This was well written and mainly well implemented, I just… didn’t get the point of it very much, at least not on my first playthrough. I got the dog to the park and the game ended. I suppose it did what it said on the tin.

I say mainly well implemented: everything seemed to be perfectly implemented except whatever I was trying to do at the time! It took me half a dozen attempts to get the leash onto the dog - PUT DOG ON LEASH doesn’t work, and PUT LEASH ON DOG seems to be implemented, but interpreted as literally putting the leash on top of the dog, which just feels like being trolled.

I had to look at the walkthrough to find the shoes.
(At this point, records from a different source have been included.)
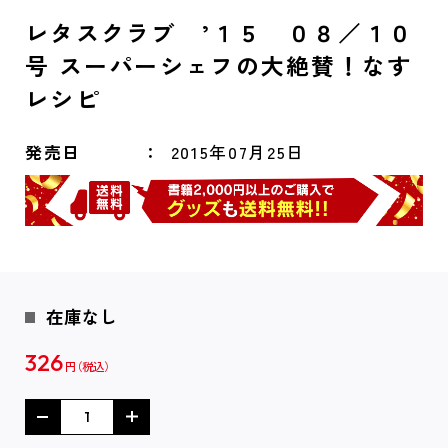
レタスクラブ ’１５ ０８／１０
号 スーパーシェフの大絶賛！なす
レシピ
発売日
2015年07月25日
在庫なし
326
円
It would have been a decent puzzle if there’d been any indication that they were glow-in-the-dark flip flops.

I liked the fact that the game merrily let me smash the TV, leave the couch away from the wall and other things that my girlfriend would be mad about… but felt a bit disappointed that there were never any actual consequences, even by way of a line in the closing text.

Overall it was small and charming, and I suspect there’s more to see.

1 Like

There’s nothing more to the game… but there’s so much more to do.

Like I said in my review, this is less a game than it is one long list of AMUSING.

1 Like

You actually get a hint if you try “X SHOES” (before having found them).

But why would I examine something I don’t have and can’t see? I did try LOOK FOR SHOES.

The Weight of a Soul

This is impressive. I’ve only just got going; I’m on Day One and I’ve completed one of the errands.

There’s not much to say except so far it’s amazing. It’s big, it’s polished, the characters are well described and the city seems alive, the implementation hasn’t stumped me once, and there’s what appears to be a Tom Lehrer reference early on. I may write more when I’ve played more.


I hadn’t heard of the Tom Lehrer song until you pointed it out – what an unbelievable coincidence!


Ha! And I thought it might be a coincidence till she mentioned strychnine. I did think it was a bit of a departure from the tone of the game!

EDIT: I’ve now learned that strychnine-infused corn was actually once fed to pigeons by the US Wildlife Service as a pest control method and this is probably what Lehrer was referencing. Grimly fascinating.


Hah, I also thought of that Tom Lehrer song when I got to that part – as you say, what a coincidence!